In this paper, the experimental and field data of the Woodford shale formation were considered by the model to study the effect of imbibition on gas production and shut-in time optimization. The data included the imbibition volume, rock permeability change, relative permeability, capillary pressure, daily flowback rate and volume, and gas production, which were matched by the model to achieve the parameters for simulating. The contribution of this model is to understand the relationship of the imbibition to the gas production in shale formations and close the gap between experimental research and field operations.

2. Formation Characterization

The field data used in this study are from the Cana Field of western Oklahoma. The field is located in the Anadarko Basin with the initial development program started in Canadian County, as shown in the map of Figure 1.

Cana Field produces from the Upper Devonian Woodford Shale, and the production is mainly composed of gas, condensate, and natural gas liquids. The stratigraphic chart of the target formation is shown in

Table 1. Stratigraphic chart [14].

AGE		STRATIGRAPHIC UNIT
SYSTEM	SERIES	Cana Field
PENNSYLVANIAN	DESMOINES	Boggy Formation Hartshorn Sandstone
	ATOKA	Atoka Formation Spiro Sandstone
	MORROW	Wapanucka Limestone Game Refuge Sandstone
MISSISSIPPIAN		Springer Group Caney Shale
DEVONIAN		Woodford Shale Hunton Group
SILURIAN
ORDOVICIAN
CAMBRIAN		Sylvan Shale Viola Limestone Simpson Group Arbuckle Group
PRECAMBRIAN		Honey Creek Dolomite Reagan Sandstone

.

XRD testing is summarized in

Table 2. Mineral content of the samples of Woodford shale (weight%).

ID	Quartz	K-Feldspar	Plagioclase	Calcite	Dolomite	Mg-Siderite	Pyrite	Marcasite	I/S	Illite & Mica
1	42.4	6.4	10.5	0.6	7.8	1.4	8.1	3.7	0	19.3
2	60.1	5	6.6	0.5	8.1	0	2.6	0.6	0	16.5
3	38.7	7.1	4.9	0.9	9.5	2.8	2.1	0	5.8	28.2
4	42.8	5.9	7.8	0.6	18.3	1.1	4.3	1.6	0	17.6

for the Woodford shale samples. It indicates that the major mineral is quartz and the second is illite. Hence, the formation is clay-rich.

• • • • • • •

=== REQUEST 1 ===
For each statement about the Woodford shale passage, say yes or no according to whether it agrees with the passage, and quote the words that decide it. (a) The field data used in the study come from the Cana Field of western Oklahoma. (b) The major mineral in the Woodford shale samples is illite. (c) Cana Field production is mainly oil.
=== REQUEST 2 ===
Echo the part of the Woodford shale passage starting with "Cana Field produces" and going on through "Stratigraphic chart [14].".
The lines that come next are separate material and do not belong to the Woodford shale passage.

=== COLLECTED DATA ===
• • • • • • •

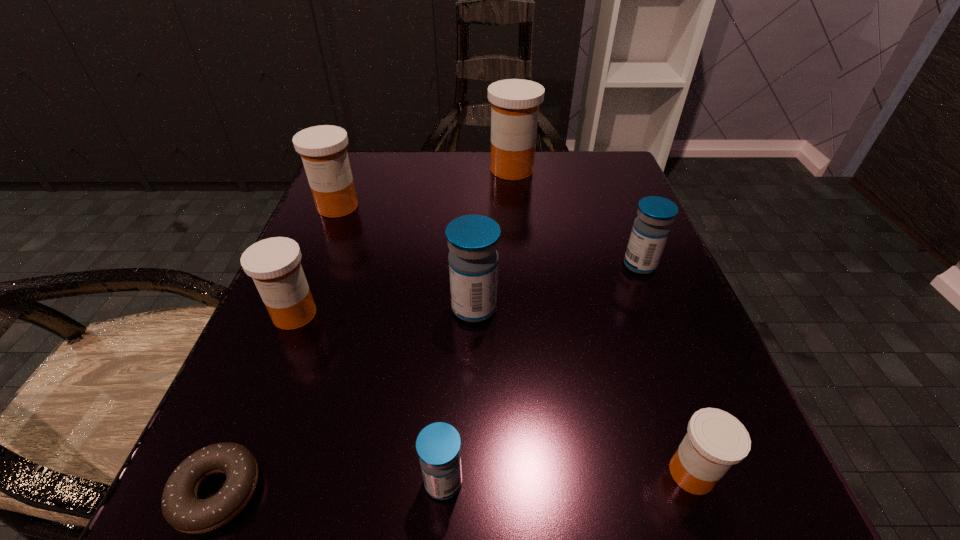
Locate an element on the screen. vacant point located on the label of the rightmost orange medicine is located at coordinates (596, 473).

The height and width of the screenshot is (540, 960). I want to click on vacant point located on the label of the rightmost orange medicine, so click(x=375, y=473).

This screenshot has width=960, height=540. I want to click on vacant space located on the label of the rightmost orange medicine, so pos(605,473).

• • • • • • •

=== TASK RESPONSE 1 ===
(a) Yes: "The field data used in this study are from the Cana Field of western Oklahoma."
(b) No: "the major mineral is quartz and the second is illite."
(c) No: "the production is mainly composed of gas, condensate, and natural gas liquids."

=== TASK RESPONSE 2 ===
Cana Field produces from the Upper Devonian Woodford Shale, and the production is mainly composed of gas, condensate, and natural gas liquids. The stratigraphic chart of the target formation is shown in

Table 1. Stratigraphic chart [14].